The fabric: These bibs are usually made of absorbent fabrics that wash easily and dry quickly. This includes fabrics like flannel, heavy cotton, and even bamboo. You can find a fabric blend like cotton knit jersey or microfleece. Most bibs are made with two layers for optimal absorption. Additionally, these fabrics should withstand heavy washing.

The styles: Since drool bibs are meant to be worn all day, they should fit snugly. You have multiple options: snaps, Velcro material, or buttons. The most common are adjustable metal or plastic snaps. These keep the bib on your baby even when they’re playing.

You might also opt for bandana-style bibs, which are less bulky than the traditional rounded shape. Bandana bibs have a higher collar, which keeps drool off of your baby’s chest and neck. Some bandana-style drool bibs have a silicone arrow tip for teething babies. These two-in-one bibs are helpful from birth until toddler age. A bandana bib is also a little more difficult to take off, so it stays secured even if your child tries to pull it off their neck.

Besides bandana-style bibs, you may opt for traditional styles with a plush collar. These catch drool, milk, food, and prevent neck rashes. If your child is prone to rashes, change their bib multiple times a day and give their neck time to air out.

A parent feeding their baby food while the baby wears a bib.
Image used with permission by copyright holder

Feeding-time bibs

Whenever your baby begins to self-feed, a mealtime bib will help keep food on their plates and off their clothes – at least a little bit better.
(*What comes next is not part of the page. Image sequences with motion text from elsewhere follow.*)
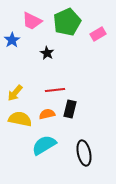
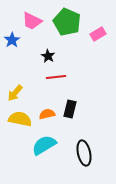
green pentagon: rotated 24 degrees counterclockwise
black star: moved 1 px right, 3 px down
red line: moved 1 px right, 13 px up
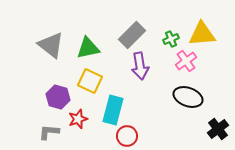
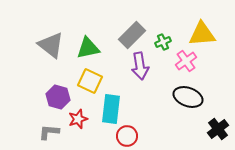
green cross: moved 8 px left, 3 px down
cyan rectangle: moved 2 px left, 1 px up; rotated 8 degrees counterclockwise
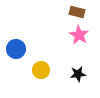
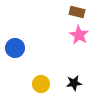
blue circle: moved 1 px left, 1 px up
yellow circle: moved 14 px down
black star: moved 4 px left, 9 px down
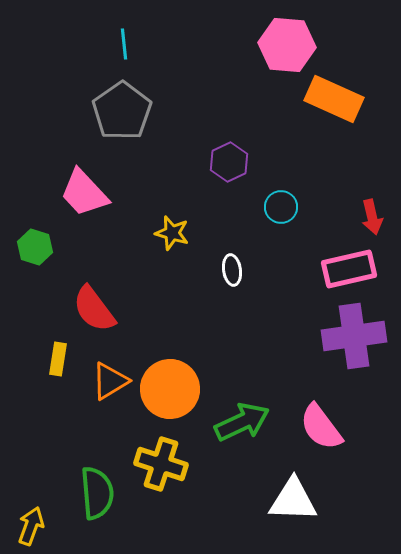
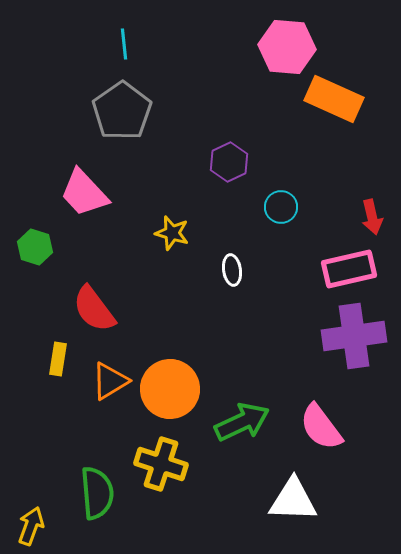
pink hexagon: moved 2 px down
The size: Feeding-time bibs are typically larger than drool bibs. They offer wider coverage to protect your baby’s clothes and skin from mealtime messes. A feeding-time bib should cover your baby’s chest and shoulders. Larger bibs that cover their stomach and arms are a plus.

The fabric: Mealtime bibs are made of waterproof or almost waterproof fabrics. This makes them easy to wipe off or clean after their meal. At the end of the day, you can toss them in the washer or hand-wash them and air dry.
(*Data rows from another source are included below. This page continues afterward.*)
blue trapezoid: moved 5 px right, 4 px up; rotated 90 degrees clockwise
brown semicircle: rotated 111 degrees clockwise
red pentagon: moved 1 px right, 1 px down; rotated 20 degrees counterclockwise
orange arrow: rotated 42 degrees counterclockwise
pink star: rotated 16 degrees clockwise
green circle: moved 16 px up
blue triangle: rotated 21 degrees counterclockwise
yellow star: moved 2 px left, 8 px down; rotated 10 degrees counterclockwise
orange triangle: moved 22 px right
Feeding-time bibs are often made of silicone that you can wipe down quickly Food-grade silicone ensures they’re safe to use, especially for younger children.

The styles: Feeding-time bibs come in various styles. The scoop bib looks like a traditional bib but with an added pocket at the bottom. This pouch catches food, drool, and other debris during mealtime.
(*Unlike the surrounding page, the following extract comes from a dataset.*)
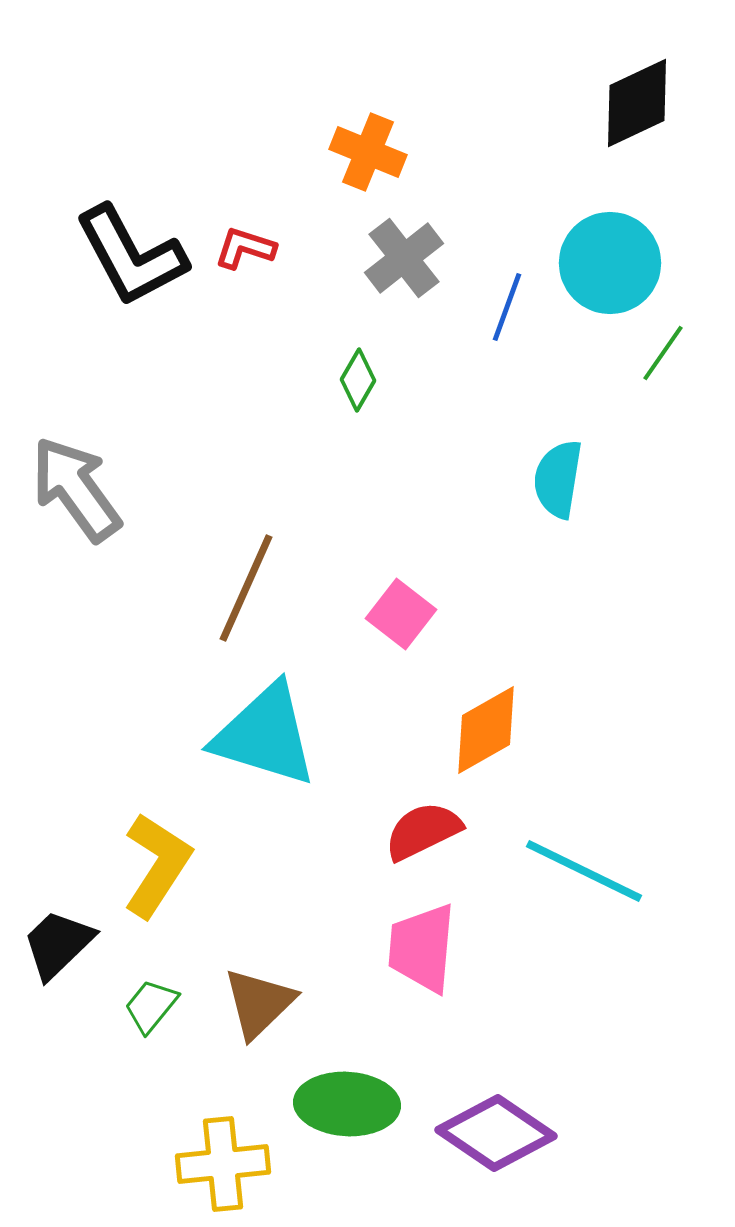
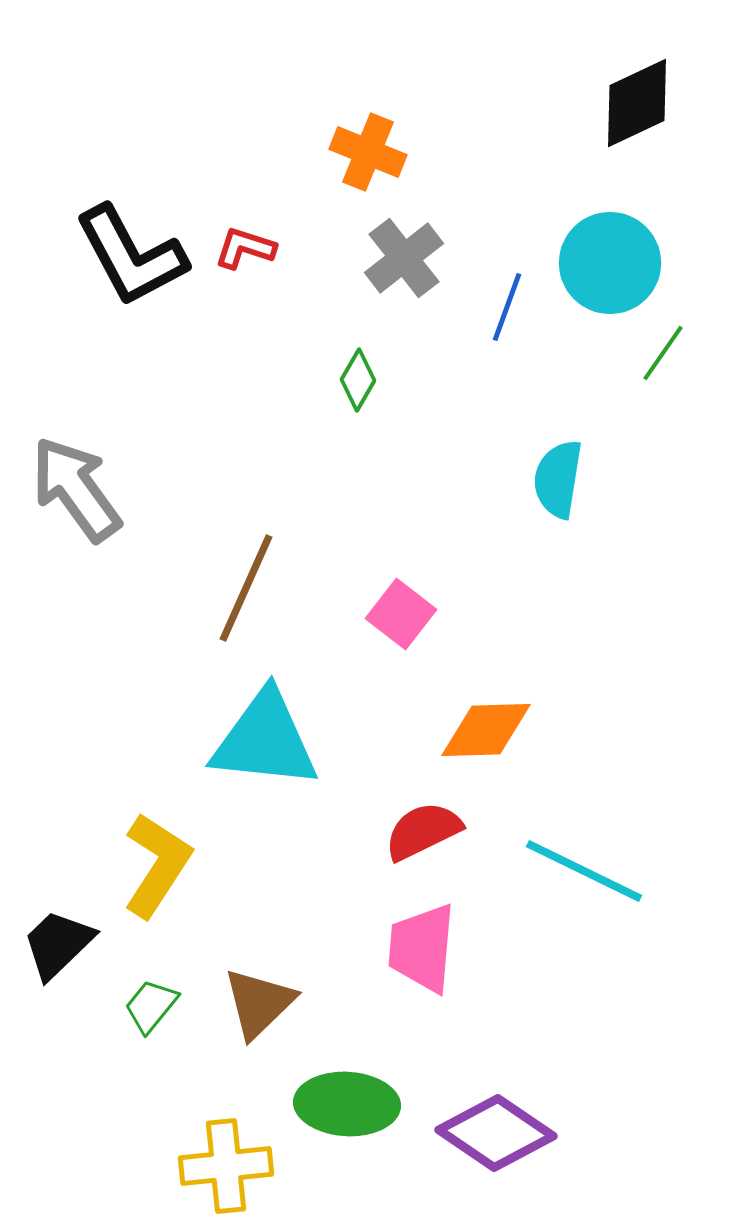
orange diamond: rotated 28 degrees clockwise
cyan triangle: moved 5 px down; rotated 11 degrees counterclockwise
yellow cross: moved 3 px right, 2 px down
You can try a long-sleeved bib or a smock bib. These bibs are like open-back long-sleeved shirts that you can easily take off after a meal. The added coverage keeps even the messiest baby food-free. Baby smocks offer a short-sleeved option if that seems more comfortable.

One disadvantage about long-sleeved bibs is they’re often size specific. Unlike traditional bibs, which you can adjust, keep, and use for months, your little one may outgrow their pair of long-sleeved bibs more quickly.

A mother holding her baby that is wearing a bib.
Image used with permission by copyright holder

Other factors to consider

Whether you’re shopping for drool bibs or a heavy-duty feeding-time bib, opt for products with adjustable neck fasteners. Bibs that have a wide use age range are more practical. For instance, a bib for 6-24 months is more ideal than a bib for 6-12 months. It also guarantees a comfortable fit for your baby because you can adjust the fasteners accordingly.

Besides fit and comfort, you want to think about colors and patterns. This is where the fun comes in! Bold designs are not only visually pleasing, but they hide stains, so consider purchasing bibs with prints when possible. Smaller, absorbent drool bibs are excellent for all-day use, while larger waterproof feeding-time bibs are fit for food messes.

While some messes can’t be avoided, the right set of bibs may help prevent rashes and stained clothes. A handful of drool bibs and one or two feeding-time bibs should be fine, as long as they are durable enough to survive even the biggest of baby messes. We can’t guarantee using both bib styles will keep your whole house cleaner, but they can protect your precious little one from their own handiwork.